Q: How and when did you find Yoga and your personal practice?

Lu: I was 23, searching for the meaning of love. I had had boyfriends I truly loved with all my heart. Then something would happen, it wouldn’t work out, and suddenly there was no love anymore, so the whole notion of love was confusing for me. Around the same time, a friend of mine who lived next door had the book “Yoga for Americans” by Indra Devi. That book was the beginning of my yoga practice, my asana (postures/physical) practice. I did asana for an hour every day. I had always been athletic, but even in my early twenties, I had already begun to have low back pain and other physical issues. I realized I needed to give my body 60 minutes (of yoga) a day.

I was working with the elderly for OAS (Old Age Security) then. I had about 200 people on my caseload that I saw everyday, in homes or nursing homes.  I saw what happens to the human body, mind, soul, and heart from the age of 60 and above. I realized I needed to take care of myself if I was going to be (the age I am now) and remain healthy, vital, and youthful. In those days people didn’t exercise; there was no yoga. I realized then, early on, that I needed to take care of myself —  no one else was going to do that for me.

I soaked up (the knowledge of) teachers wherever I could, because there weren’t very many teachers at that time (in the early ‘70s).  That’s also when I discovered J. Krishnamurti and began to explore the meaning of love and consciousness. Krishnamurti was my Raja Yoga teacher. Physical postures were easy for me; easy to practice and easy to teach. It was the yoga philosophy that was very challenging, and that’s what my students tell me too. Thank goodness it’s there (the philosophy), because yoga is not only asana. We often hear asana used synonymously with yoga; we use the word “yoga,” when we really mean asana.

Yoga has been my profession, my life, and my heart since then.

Q: When did you start teaching “inside” (the prisons)?

Lu: I started this work while immersed in Peace Studies at the University of Hawaii, for a class project, in 1992. I went in for a study and wrote a report. I was working with a social worker there. He was really wonderful; he attended my classes with me in the beginning. I started teaching in the “High” (special holding) area. Once I finished with the class, I was so passionate about the work, I just figured out a way to hang out.  In 1998, I received a stipend to teach with the Department of Public Safety, and that lasted until 2008. I then taught for six years or so, as a volunteer, before I finally asked for pay. Last year we received a legislative grant, which allowed me to hire three more teachers and start more classes. Unfortunately, we did not get the second grant, so it’s been challenging. That’s why it’s important to get the word out — especially to yogis — that we need help; in this case, funds to keep the program running. 
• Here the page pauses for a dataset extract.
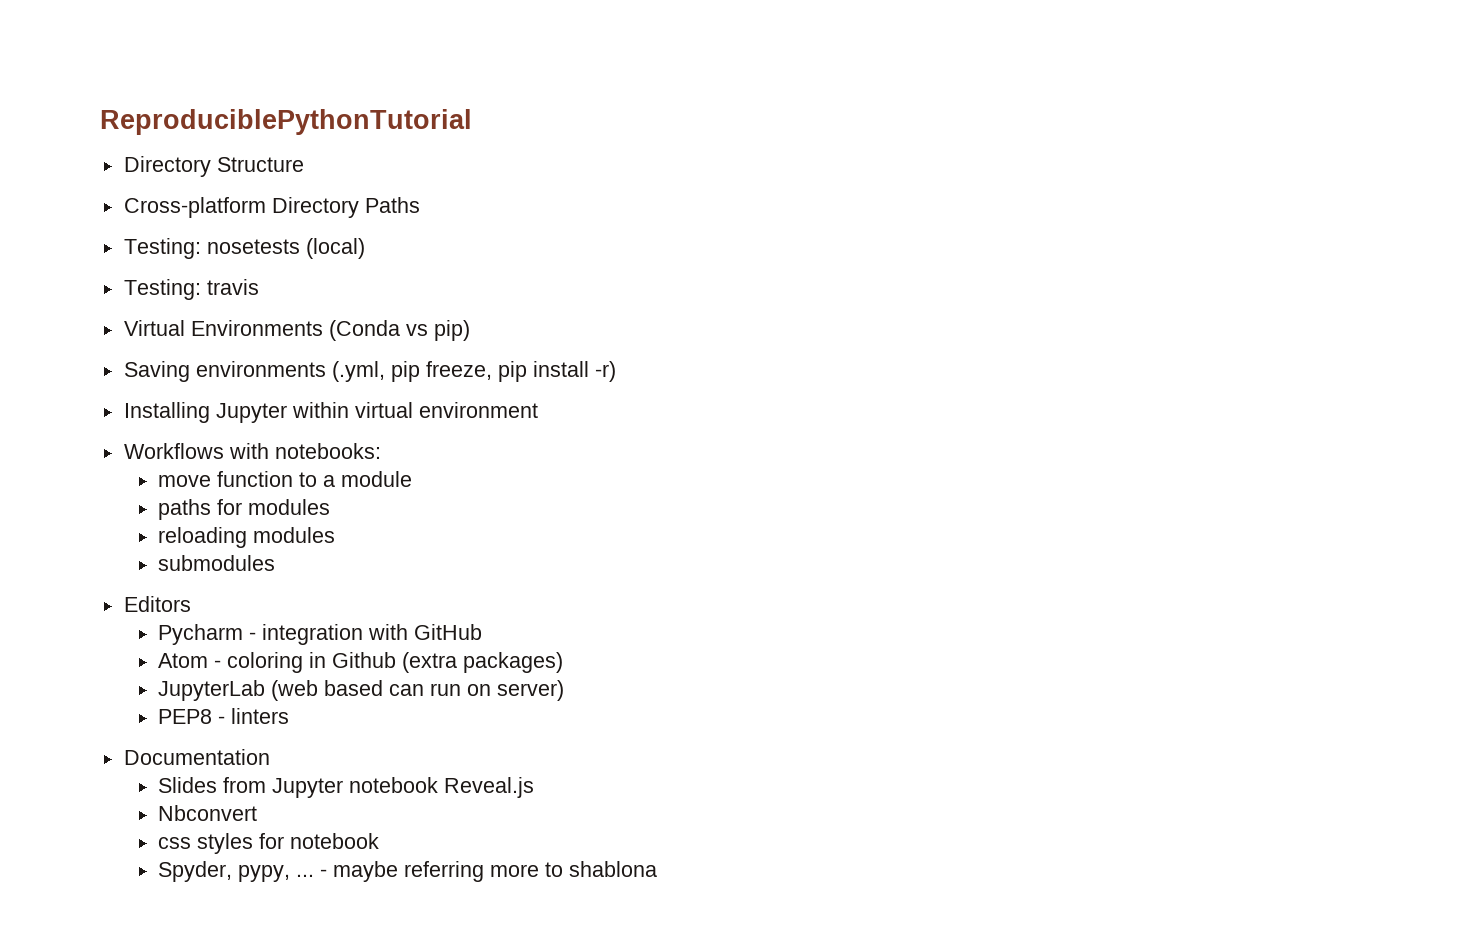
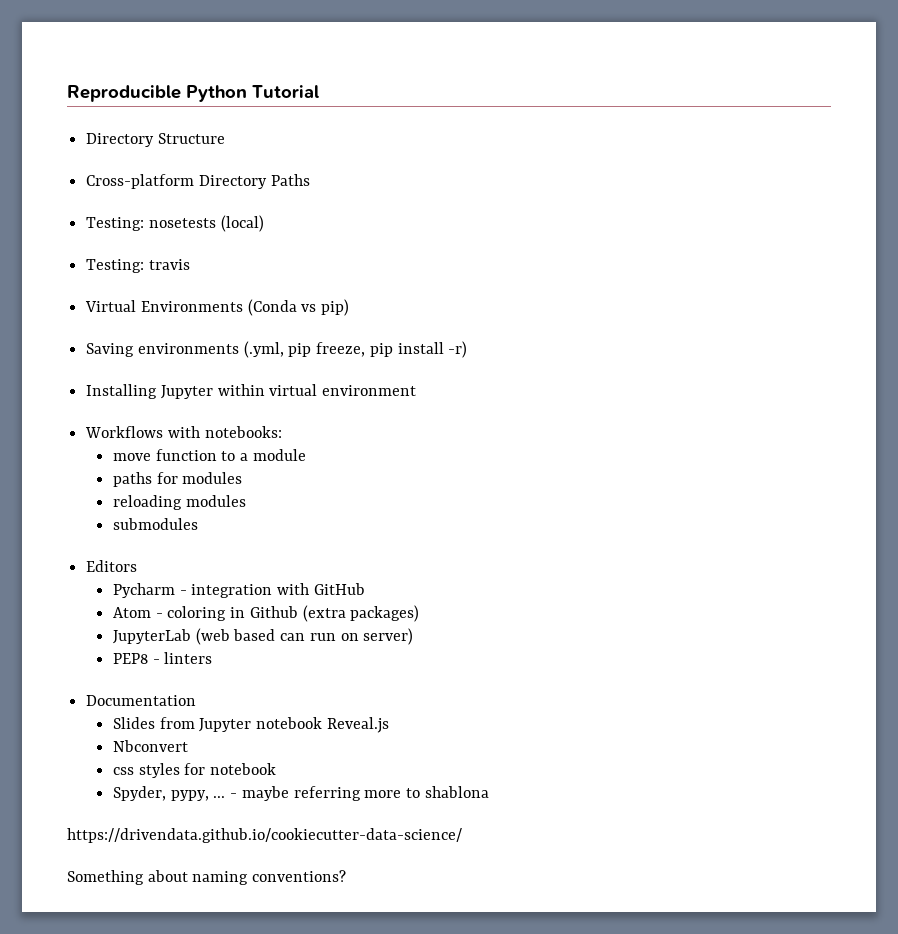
[100,109,472,135] ReproduciblePythonTutorial -> [67,85,319,102] Reproducible Python Tutorial
(658, 869) none -> [67,828,462,843] [67,870,347,885] // https://drivendata.github.io/cookiecutter-data-science/ // Something about naming conventions?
Q: What was your motivation to teach inside?

Lu: I lived in Alaska for three-and-a-half years, and, for the first time in my life, I understood what “cabin fever” was. The practice of yoga and asana really saved my life there. I had been thinking for a long time how wonderful asana practice could be for people who were incarcerated, because they’re so isolated. That was my motivation. I wanted to do it so bad, I was really fired up for it, and I found that I couldn’t just knock on the door (at the prison) and say “can I come in?”  At the time, nobody knew what yoga was, so I had trouble getting students, so we called it “stress management.”  I always had a full class.  People don’t realize that yoga was rare then; it is ubiquitous now. 

Q: How has teaching inside affected or changed you?

Lu: I think you go in there with empathy and compassion. If you didn’t have those things you wouldn’t be interested in doing it. In my career, I’ve taught all kinds of people, and this seems to be the most needed. You gotta get these guys to find the kindness within themselves and the compassion and forgiveness within themselves, because we have a real problem on this planet, we have a “male crisis of consciousness.” Being able to work with them and understand their humanity,  I’ve learned more about myself; that kind of depth of understanding is unique. The practice of yoga has always been about service to me.